Medicare is currently facing two automatic budget cuts.  Under the first cut, Congress was initially set to reduce 2% of the Medicare budget, or $18 billion, in Fiscal Year 2020 due to a process known as sequestration that provides an automatic spending reduction to enforce certain budgetary goals.  However, Congress opted to delay the 2% cut to April 1, 2021 due to the pandemic’s financial impact on health care providers.  The American Rescue Plan Act of 2021 (H.R. 1318) is scheduled to trigger a second cut to Medicare to the tune of 4%, or $36 billion.  This second cut is a requirement of the Pay-As-You-Go (PAYGO) budget rule, which says legislation that fails to offset spending increases must be offset by cuts to mandatory programs such as Medicare.  Unlike the sequester, PAYGO cuts would not go into effect until the beginning of 2022. 

Health care stakeholders are adamantly opposed to the cuts.  In letters sent to congressional leadership on March 11 and March 17 respectively, the American Hospital Association and American Medical Association (AMA) requested lawmakers find a bipartisan solution to avoid the both the sequester and PAYGO-triggered spending reductions.   In particular, AMA urged Congress to avoid legislation that would again induce PAYGO cuts to avoid creating further uncertainty in the health care system.

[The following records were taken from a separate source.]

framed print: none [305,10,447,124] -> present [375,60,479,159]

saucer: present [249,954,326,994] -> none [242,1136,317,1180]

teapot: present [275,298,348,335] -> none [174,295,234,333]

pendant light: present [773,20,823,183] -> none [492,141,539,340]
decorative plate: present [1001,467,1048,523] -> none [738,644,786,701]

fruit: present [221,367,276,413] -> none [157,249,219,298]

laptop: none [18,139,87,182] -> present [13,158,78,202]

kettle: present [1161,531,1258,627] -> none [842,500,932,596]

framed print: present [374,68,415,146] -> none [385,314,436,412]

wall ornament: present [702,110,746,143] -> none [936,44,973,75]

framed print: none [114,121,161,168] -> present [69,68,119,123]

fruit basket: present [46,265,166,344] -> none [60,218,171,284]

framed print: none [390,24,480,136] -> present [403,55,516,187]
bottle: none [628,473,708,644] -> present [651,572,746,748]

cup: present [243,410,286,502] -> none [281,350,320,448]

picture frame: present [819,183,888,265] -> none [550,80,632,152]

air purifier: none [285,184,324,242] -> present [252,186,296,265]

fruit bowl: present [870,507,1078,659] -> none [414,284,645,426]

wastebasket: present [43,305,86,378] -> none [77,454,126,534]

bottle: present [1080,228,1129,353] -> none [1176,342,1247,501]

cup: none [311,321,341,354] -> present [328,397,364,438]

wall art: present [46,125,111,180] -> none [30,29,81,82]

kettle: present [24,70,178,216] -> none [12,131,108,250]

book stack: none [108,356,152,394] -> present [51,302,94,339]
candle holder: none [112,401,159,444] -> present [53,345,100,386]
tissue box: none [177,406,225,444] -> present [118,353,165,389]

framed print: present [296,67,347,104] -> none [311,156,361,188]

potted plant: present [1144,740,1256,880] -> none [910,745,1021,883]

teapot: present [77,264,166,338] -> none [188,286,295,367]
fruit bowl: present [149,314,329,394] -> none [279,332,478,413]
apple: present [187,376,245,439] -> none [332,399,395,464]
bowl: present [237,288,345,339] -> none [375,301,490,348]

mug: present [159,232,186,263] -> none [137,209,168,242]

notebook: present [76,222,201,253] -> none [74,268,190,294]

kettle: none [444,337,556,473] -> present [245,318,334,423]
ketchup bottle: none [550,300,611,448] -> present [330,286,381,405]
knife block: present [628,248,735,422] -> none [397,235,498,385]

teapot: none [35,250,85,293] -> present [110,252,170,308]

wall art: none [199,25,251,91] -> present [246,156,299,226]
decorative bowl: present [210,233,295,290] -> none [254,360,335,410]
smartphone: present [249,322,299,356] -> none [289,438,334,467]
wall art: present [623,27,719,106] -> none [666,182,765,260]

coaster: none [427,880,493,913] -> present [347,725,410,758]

The House is set to take up a bill on March 19 that would waive PAYGO for the American Rescue Plan and delay Medicare sequestration through the end of the 2021(H.R. 1868). While both Democrats and Republicans agree the sequester needs to be delayed again, Republicans do not seem favorable to waiving PAYGO.  In a March 16 hearing on H.R. 1868 by the House Rules Committee, Ranking Member Tom Cole (R-OK) implied the American Rescue Plan was too large due to lack of bipartisan cooperation, and that a smaller COVID-19 relief bill could have passed Congress without triggering PAYGO cuts.  Additionally, many Republicans may be unwilling to waive a budgetary rule that was directly triggered by a massive bill that passed without a single GOP vote.

Likewise, it is unclear what the Senate will do with the measure once it is sent over from the House.  Introduced by Jeanne Shaheen (D-NH) and Susan Collins (R-ME), S. 748 would extend the sequester moratorium through the end of the COVID-19 health emergency but did not address the broader PAYGO issue.  The bill pays for the limited extension by extending the time period for sequestration by one year, through Fiscal Year 2031.

Given the political dynamics of the overall PAYGO issue and with Democrats controlling the Senate by just one vote, it is unclear at this time whether the Senate would take up the House measure or the Shaheen/Collins bill.  Adding to the uncertainty is the upcoming congressional recess period where both chambers will be out of session starting March 29 until April 13.  At this point, there hasn’t been any signal yet that the Senate will take action next week to avoid the current March 31 sequestration relief expiration from taking effect.  However, we would anticipate action at some point, even if it would have to be made retroactive, given the overall bipartisanship that remains generally for giving providers relief from the projected cuts.